Ah, yes, Ginger, the cat Brit stole for my wife to piss her husband off after she was told about his threat where Cole was concerned.
The fucker didn’t even blink when he said ‘alright’ and walked away, which further pissed his old lady off.
My wife has already been through so much. She didn’t deserve the threats from Doc, though I do sleep a little better at night knowing my family is safe even if we do have a cat now.
“Dad, she was wearing your shirt,” he admits quietly, and my heart thumps as he asks, “That has to be a good sign, right?”
“Yeah, bud,” I choke, “it’s a really good sign…”
“I haven’t seen her around Talen either,” he admits, and everything in me relaxes at his admission.
He may still be mad at me, not about the whole ‘I wanted him to be aborted shit’ because I’ve proved to him lately that I did want him, I was just scared, but the whole ‘I cheated on his mama’, and he’s proving he wants us together. According to Doc, his attitude has improved since moving back home.
Hopefully that’ll persuade Ash to stay.
“That is even better news, son,” I admit quietly, “And when I come home, I’ll ensure your mama stays, I promise, we will be a family again.”
“You really hurt her Dad, even if she tried to hide it from me, I saw it,” he whispers.
“I know, son, believe me I know and I have to live with that guilt for the rest of my life. It’s why I need to ride for a little while longer, so I can be a better man for your mama,” I reply, not wanting to keep anything from him and hopefully this way,he will never do this to someone, never hurt a girl and cause her to be broken.

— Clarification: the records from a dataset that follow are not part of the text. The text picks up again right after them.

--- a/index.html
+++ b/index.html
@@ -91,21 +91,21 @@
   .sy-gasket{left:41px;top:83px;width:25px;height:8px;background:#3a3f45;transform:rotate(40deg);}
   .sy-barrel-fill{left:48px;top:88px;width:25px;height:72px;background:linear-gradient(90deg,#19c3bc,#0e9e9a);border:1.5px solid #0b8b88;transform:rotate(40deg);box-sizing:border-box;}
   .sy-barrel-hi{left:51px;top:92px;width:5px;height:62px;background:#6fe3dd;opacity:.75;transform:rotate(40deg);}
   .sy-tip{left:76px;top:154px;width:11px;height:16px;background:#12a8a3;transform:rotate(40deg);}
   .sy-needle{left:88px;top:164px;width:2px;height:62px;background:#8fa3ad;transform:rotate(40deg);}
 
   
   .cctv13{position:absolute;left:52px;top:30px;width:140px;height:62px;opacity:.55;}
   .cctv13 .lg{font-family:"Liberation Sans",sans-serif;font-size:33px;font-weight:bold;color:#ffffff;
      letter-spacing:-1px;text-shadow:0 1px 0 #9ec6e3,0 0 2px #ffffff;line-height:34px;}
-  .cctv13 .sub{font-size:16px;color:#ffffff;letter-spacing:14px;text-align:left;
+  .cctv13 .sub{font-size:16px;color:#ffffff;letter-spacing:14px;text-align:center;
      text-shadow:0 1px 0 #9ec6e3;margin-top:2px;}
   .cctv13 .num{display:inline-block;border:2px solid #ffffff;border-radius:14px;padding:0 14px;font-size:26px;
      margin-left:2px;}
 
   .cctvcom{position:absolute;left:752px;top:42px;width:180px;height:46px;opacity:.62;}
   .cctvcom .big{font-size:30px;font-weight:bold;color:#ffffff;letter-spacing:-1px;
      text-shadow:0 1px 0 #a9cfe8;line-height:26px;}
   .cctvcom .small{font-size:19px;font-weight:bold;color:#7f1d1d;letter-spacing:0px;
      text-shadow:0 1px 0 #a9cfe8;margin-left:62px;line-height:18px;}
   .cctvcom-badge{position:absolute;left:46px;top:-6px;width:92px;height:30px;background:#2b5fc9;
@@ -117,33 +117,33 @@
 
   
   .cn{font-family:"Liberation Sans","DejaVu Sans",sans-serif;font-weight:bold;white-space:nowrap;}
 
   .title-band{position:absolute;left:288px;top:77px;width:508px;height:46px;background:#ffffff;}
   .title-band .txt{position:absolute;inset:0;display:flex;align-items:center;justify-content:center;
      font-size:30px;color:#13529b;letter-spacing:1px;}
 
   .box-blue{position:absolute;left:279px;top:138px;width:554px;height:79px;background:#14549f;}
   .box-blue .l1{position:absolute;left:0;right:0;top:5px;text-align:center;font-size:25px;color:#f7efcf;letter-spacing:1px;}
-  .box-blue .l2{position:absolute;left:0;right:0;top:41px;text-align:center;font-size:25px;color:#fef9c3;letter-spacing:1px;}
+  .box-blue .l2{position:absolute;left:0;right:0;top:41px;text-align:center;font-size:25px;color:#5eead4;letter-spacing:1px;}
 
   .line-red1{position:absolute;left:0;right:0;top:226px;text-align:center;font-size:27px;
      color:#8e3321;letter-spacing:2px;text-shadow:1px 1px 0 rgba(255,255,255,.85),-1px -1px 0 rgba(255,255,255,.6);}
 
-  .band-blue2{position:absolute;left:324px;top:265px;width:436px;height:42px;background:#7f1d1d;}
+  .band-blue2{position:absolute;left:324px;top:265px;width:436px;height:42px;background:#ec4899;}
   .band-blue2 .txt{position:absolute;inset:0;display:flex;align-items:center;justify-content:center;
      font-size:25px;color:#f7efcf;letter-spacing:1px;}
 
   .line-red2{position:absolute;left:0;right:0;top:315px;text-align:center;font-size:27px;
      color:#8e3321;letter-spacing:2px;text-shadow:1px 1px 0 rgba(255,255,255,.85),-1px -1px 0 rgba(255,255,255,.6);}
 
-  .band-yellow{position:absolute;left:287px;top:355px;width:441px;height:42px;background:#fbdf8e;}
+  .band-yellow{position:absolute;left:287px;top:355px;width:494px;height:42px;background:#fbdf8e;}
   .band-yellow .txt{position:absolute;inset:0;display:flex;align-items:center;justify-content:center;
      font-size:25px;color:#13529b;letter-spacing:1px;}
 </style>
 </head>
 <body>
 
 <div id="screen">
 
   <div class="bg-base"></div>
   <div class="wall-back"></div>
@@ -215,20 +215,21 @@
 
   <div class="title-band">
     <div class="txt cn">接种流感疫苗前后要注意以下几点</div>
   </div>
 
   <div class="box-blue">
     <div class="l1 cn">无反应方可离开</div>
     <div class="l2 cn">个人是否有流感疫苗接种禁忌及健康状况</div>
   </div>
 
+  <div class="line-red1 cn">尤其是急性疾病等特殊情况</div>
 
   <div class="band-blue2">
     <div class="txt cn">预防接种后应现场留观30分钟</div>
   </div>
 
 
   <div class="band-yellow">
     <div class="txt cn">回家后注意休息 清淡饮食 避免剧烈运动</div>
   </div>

“When will you be home, Dad?” he asks quietly, and I swallow hard.
“That’s the thing, bud, I really, really hurt your mama and I need to now learn to live with that guilt so I uh, I need to ride for a few months. Maybe four, I don’t know, but I will call every day, I’ll ensure your mama knows I’m thinking about her, I just, I need to be able to look at your mama without feeling like I’m about to fall apart.” I confess, hating that he may hate me all over a fucking again.

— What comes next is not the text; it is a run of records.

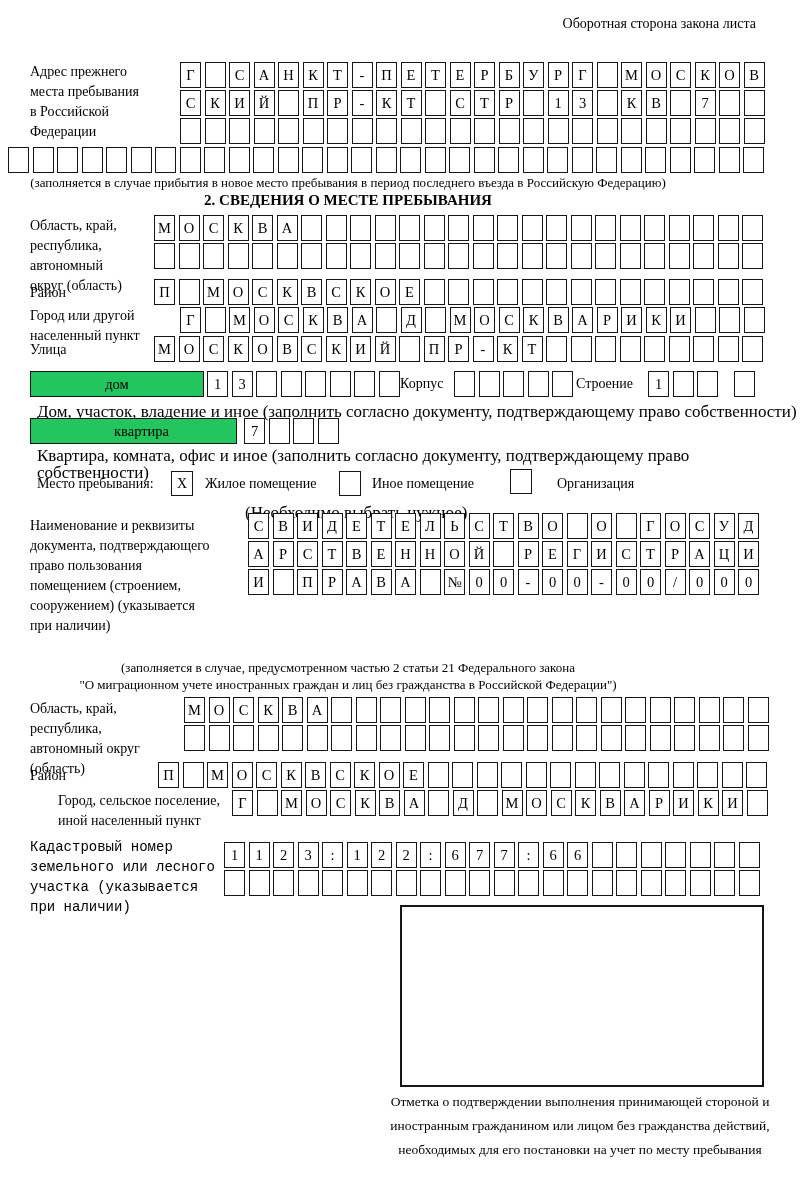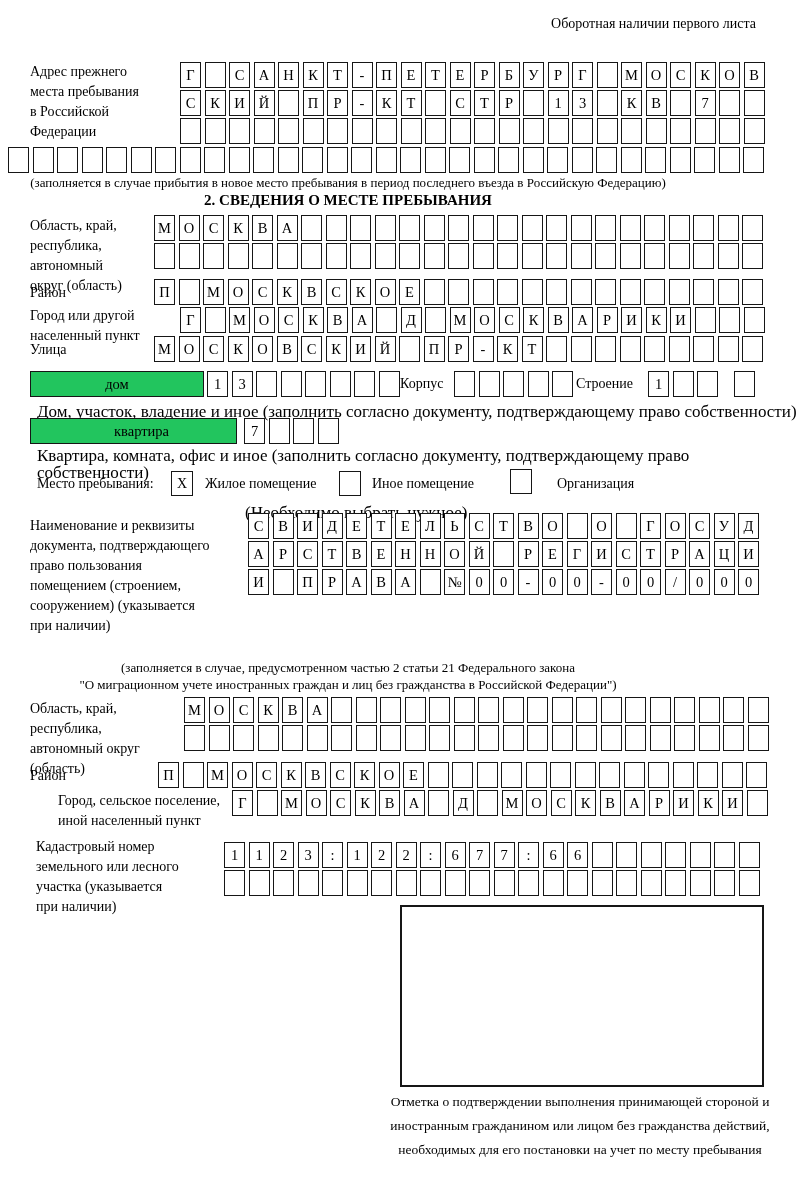--- a/index.html
+++ b/index.html
@@ -29,21 +29,21 @@
   .hdr { position:absolute; font-weight:bold; font-size:15px; }
   .corner { position:absolute; font-size:14px; }
   .stamp-box { position:absolute; border:2px solid #161616; background:#fff; }
   .stroenie-cells .cell:last-child { margin-left:12px; }
 </style>
 </head>
 <body>
 
 <div class="page">
 
-  <div class="corner" style="top:16px; right:44px;">Оборотная наличии первого листа</div>
+  <div class="corner" style="top:16px; right:44px;">Оборотная сторона закона листа</div>
 
   <div class="lbl" style="left:30px; top:62px; width:150px;">Адрес прежнего
 места пребывания
 в Российской
 Федерации</div>
   <div class="row" style="left:180px; top:62px;">
       <span class="cell">Г</span>
       <span class="cell"></span>
       <span class="cell">С</span>
       <span class="cell">А</span>
@@ -534,21 +534,21 @@
       <span class="cell">К</span>
       <span class="cell">В</span>
       <span class="cell">А</span>
       <span class="cell">Р</span>
       <span class="cell">И</span>
       <span class="cell">К</span>
       <span class="cell">И</span>
       <span class="cell"></span>
     </div>
 
-  <div class="lbl" style="left:36px; top:837px; width:195px;">Кадастровый номер
+  <div class="lbl" style="left:30px; top:837px; width:195px;font-family:Liberation Mono, monospace;">Кадастровый номер
 земельного или лесного
 участка (указывается
 при наличии)</div>
   <div class="row" style="left:224px; top:842px;">
       <span class="cell">1</span>
       <span class="cell">1</span>
       <span class="cell">2</span>
       <span class="cell">3</span>
       <span class="cell">:</span>
       <span class="cell">1</span>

“I understand,” he mutters, “I promise to look after her Dad, I promise to make sure she stays away from Talen, and I promise to be good for her, until you come home.”
“I’m proud of you, son,” I whisper, “I’ll call you when I get to my next destination, but uh, can you do me a favor? Can you get your mama to answer the phone? I miss hearing her voice.”
I know I shouldn’t ask him, but fuck, I’m desperate.
“I’ll pretend I’m taking a crap,” he answers, and I laugh, a real fucking laugh.
“That’s my boy,” I say, “I love you, Cole.”
“I love you too, Dad, and so does Mama, she just needs time…”
I swallow the lump in my throat and fucking hope he’s right as I say goodbye, ready to get out on the road, wishing Ashley was behind me, holding onto me tightly. Fuck it has been so long since I had her on the back of my bike…
Soon, hopefully, I’ll have my family back, and I’ll be able to look at my wife without the guilt, instead, I’ll fucking worship her like she deserves, and if she wants to go back to college to get a career, then I’ll help and encourage as much as possible.
It’s time for her to see she will always come first, and my fuck up, the affair, was my greatest mistake.
Ashley is my one, and without her, I can’t walk this earth alone. I won’t survive.